- Active: 1972.1 - 1984.1
- Country: People's Republic of China
- Branch: People's Liberation Army
- Type: Division
- Role: Construction Engineer
- Part of: Shenyang Military Region
- Garrison/HQ: Shenyang, Liaoning province

= 201st Infrastructure Construction Engineer Division =

201st Infrastructure Construction Engineer Division () was activated in January 1972 from Unit 406, 3rd Bureau of Second Ministry of Machine Building. The division was composed of 601st, 602nd, 603rd and 604th Engineer Regiments.

The division was under the command of Shenyang Military Region. Headquartered in Shenyang, the division acted as a nuclear program-related geologic survey unit in Northeastern China.

In July 1975 the division was transferred to Infrastructure Construction Engineer Office, Ministry of Second Machine Industry's control.

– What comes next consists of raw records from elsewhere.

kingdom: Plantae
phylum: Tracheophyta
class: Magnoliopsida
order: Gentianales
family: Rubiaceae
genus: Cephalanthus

In August 1978, the division was renamed as 26th Detachment of Infrastructure Construction Engineer(). All its regiments were renamed as follow:
- 601st Regiment was renamed as 251st Group;
- 602nd Regiment was renamed as 252nd Group;
- 603rd Regiment was renamed as 253rd Group;
- 604th Regiment was renamed as 254th Group.

In October 1978 the detachment was transferred to Second Machine Industrial Command, Infrastructure Construction Engineer's control.

On January 1, 1984, the detachment was demobilized and reorganized as Northeastern Geologic Survey Bureau of the Ministry of Nuclear Industry.